WHAT NEEDS TO BE DONE: Retype exactly what appears below from the line containing "left shoulder: (386, 11)" down to the line containing "left ear: (487, 380)", keeping both end lines. Do not include pictures.

Dataset entries:
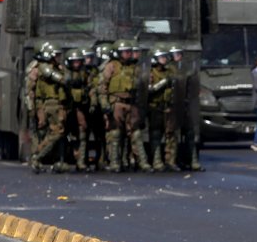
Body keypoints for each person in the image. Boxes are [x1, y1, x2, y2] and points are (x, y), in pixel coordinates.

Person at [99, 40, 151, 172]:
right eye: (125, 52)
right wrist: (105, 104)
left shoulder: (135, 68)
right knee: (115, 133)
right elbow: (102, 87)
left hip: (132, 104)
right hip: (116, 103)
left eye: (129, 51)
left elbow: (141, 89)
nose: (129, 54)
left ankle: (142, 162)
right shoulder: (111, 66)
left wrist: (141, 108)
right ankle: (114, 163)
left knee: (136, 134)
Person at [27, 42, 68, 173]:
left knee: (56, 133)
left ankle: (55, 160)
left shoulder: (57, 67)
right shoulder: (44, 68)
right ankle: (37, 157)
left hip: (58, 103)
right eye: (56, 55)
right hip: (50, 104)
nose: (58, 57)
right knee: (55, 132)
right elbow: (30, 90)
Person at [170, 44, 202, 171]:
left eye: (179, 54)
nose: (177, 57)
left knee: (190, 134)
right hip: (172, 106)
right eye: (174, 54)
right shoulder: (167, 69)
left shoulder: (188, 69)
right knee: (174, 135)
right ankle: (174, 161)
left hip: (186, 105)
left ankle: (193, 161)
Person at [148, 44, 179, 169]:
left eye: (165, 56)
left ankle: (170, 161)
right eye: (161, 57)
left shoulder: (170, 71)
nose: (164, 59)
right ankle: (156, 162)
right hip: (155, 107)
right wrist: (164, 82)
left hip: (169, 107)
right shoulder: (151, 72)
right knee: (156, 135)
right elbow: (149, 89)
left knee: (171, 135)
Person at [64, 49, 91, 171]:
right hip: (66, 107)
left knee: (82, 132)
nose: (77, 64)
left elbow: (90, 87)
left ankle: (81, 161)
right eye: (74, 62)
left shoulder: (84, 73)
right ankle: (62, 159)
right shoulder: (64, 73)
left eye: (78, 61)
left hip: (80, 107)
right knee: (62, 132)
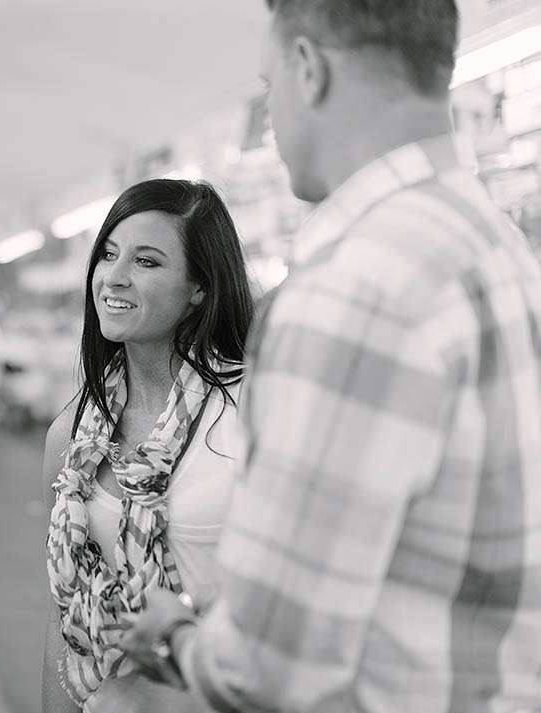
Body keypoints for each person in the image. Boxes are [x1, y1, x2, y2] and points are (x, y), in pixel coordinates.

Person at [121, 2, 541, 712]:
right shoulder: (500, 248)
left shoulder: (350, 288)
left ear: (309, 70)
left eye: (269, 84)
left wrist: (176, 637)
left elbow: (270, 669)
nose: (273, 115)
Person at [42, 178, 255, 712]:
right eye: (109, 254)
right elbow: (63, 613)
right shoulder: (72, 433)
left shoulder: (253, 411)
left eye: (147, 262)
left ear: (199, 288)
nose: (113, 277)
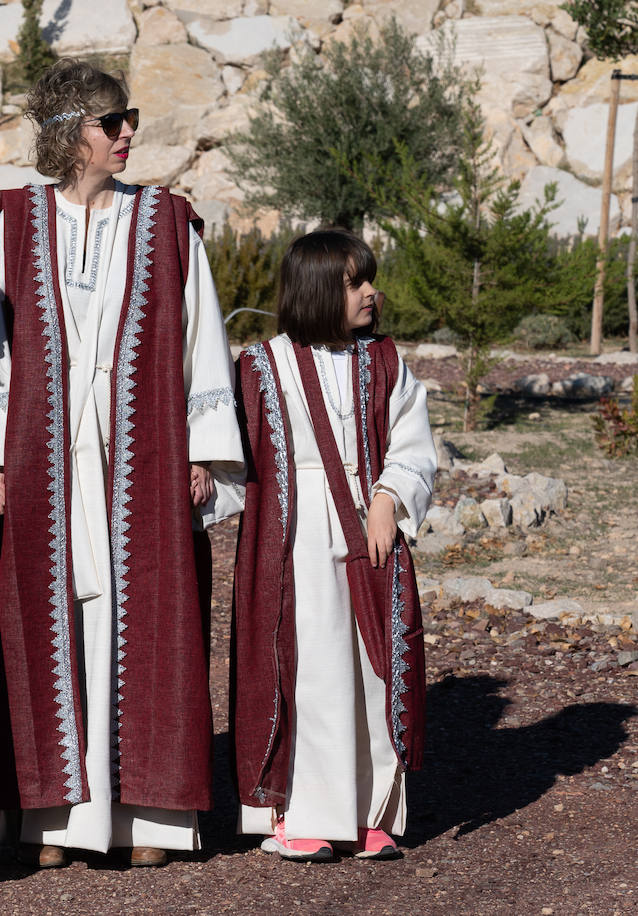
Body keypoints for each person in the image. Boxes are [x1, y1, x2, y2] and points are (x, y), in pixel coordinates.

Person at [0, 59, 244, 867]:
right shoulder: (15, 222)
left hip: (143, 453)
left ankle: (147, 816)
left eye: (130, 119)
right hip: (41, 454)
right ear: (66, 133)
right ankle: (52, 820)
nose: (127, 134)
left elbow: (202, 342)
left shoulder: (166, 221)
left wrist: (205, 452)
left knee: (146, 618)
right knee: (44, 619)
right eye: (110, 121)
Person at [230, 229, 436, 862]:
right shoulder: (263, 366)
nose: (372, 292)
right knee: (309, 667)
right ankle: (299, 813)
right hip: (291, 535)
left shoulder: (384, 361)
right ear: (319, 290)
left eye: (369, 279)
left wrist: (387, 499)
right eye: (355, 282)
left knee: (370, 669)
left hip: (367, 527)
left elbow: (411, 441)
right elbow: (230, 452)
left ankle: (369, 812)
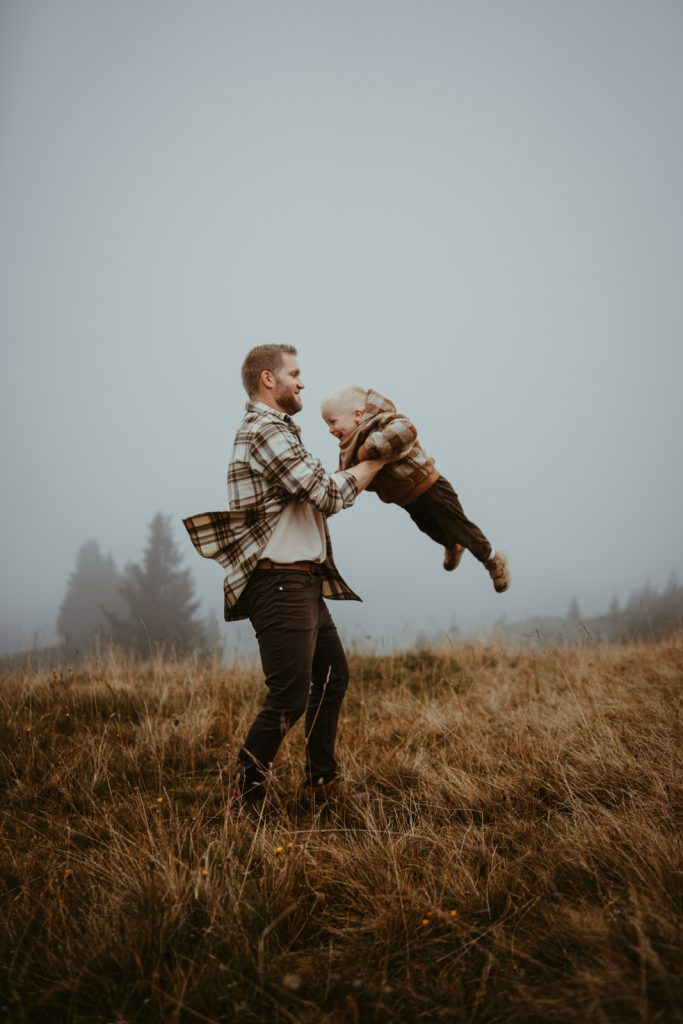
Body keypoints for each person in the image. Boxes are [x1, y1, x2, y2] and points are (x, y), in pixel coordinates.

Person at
* * *
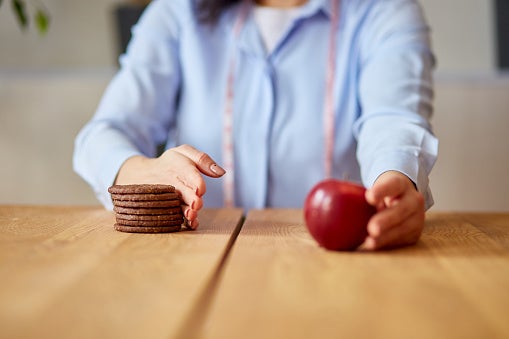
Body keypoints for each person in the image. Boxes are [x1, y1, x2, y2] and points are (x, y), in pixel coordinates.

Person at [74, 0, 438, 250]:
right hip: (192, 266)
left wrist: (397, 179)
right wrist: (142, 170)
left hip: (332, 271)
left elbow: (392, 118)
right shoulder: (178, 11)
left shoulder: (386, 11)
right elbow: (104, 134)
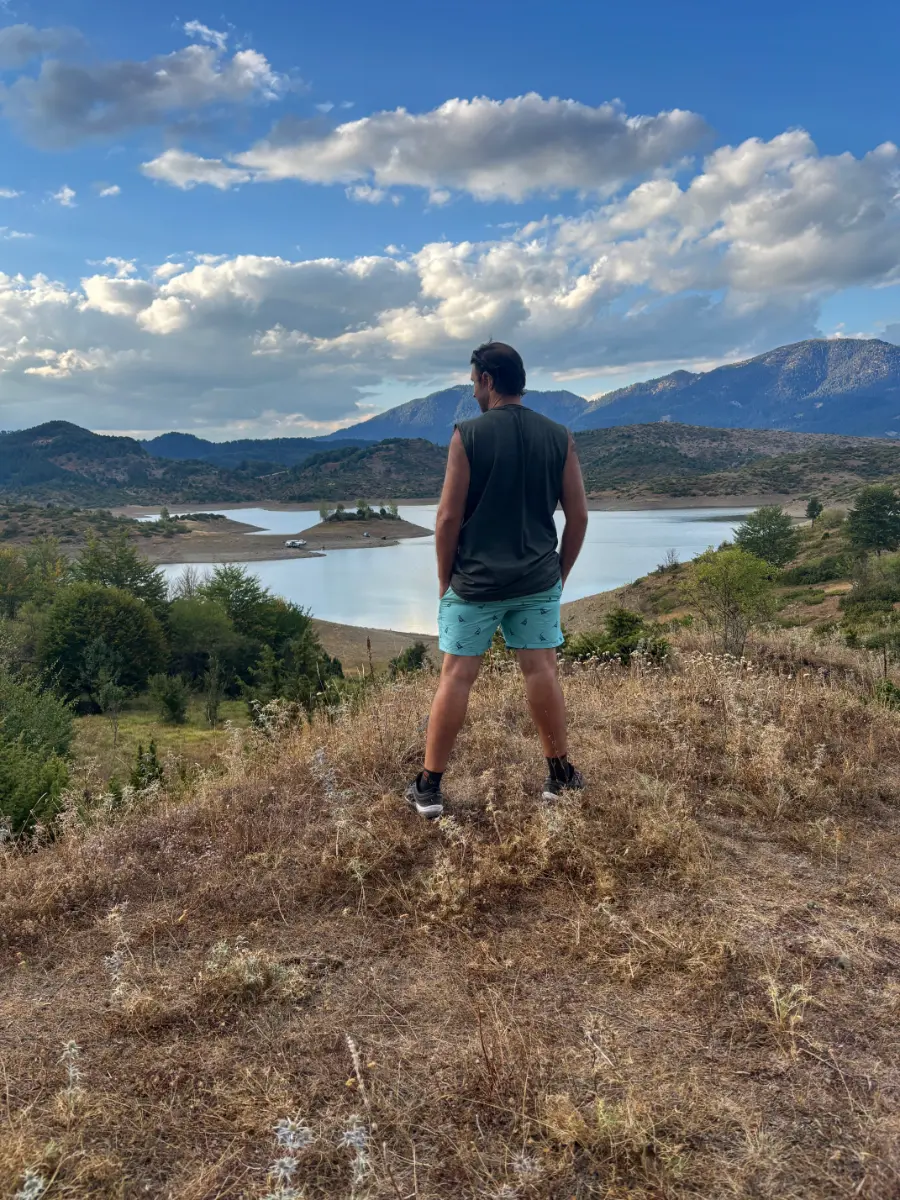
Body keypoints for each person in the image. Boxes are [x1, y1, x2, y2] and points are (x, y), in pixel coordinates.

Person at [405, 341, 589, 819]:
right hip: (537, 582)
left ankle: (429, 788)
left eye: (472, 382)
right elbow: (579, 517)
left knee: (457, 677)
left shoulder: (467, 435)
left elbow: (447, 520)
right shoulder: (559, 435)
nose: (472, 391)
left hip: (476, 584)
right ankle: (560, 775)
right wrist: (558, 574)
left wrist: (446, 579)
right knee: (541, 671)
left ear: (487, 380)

YOUR RESPONSE:
left shoulder: (386, 11)
right elbow: (104, 134)
Body keypoints for each person in the image. Boxes are [x1, y1, x2, y2] and points are (x, y), in pixel coordinates.

Person at [405, 341, 589, 819]:
right hip: (537, 582)
left ankle: (429, 788)
left eye: (472, 382)
right elbow: (579, 517)
left knee: (457, 677)
left shoulder: (467, 435)
left elbow: (447, 520)
right shoulder: (559, 435)
nose: (472, 391)
left hip: (476, 584)
right ankle: (560, 775)
right wrist: (558, 574)
left wrist: (446, 579)
right knee: (541, 671)
left ear: (487, 380)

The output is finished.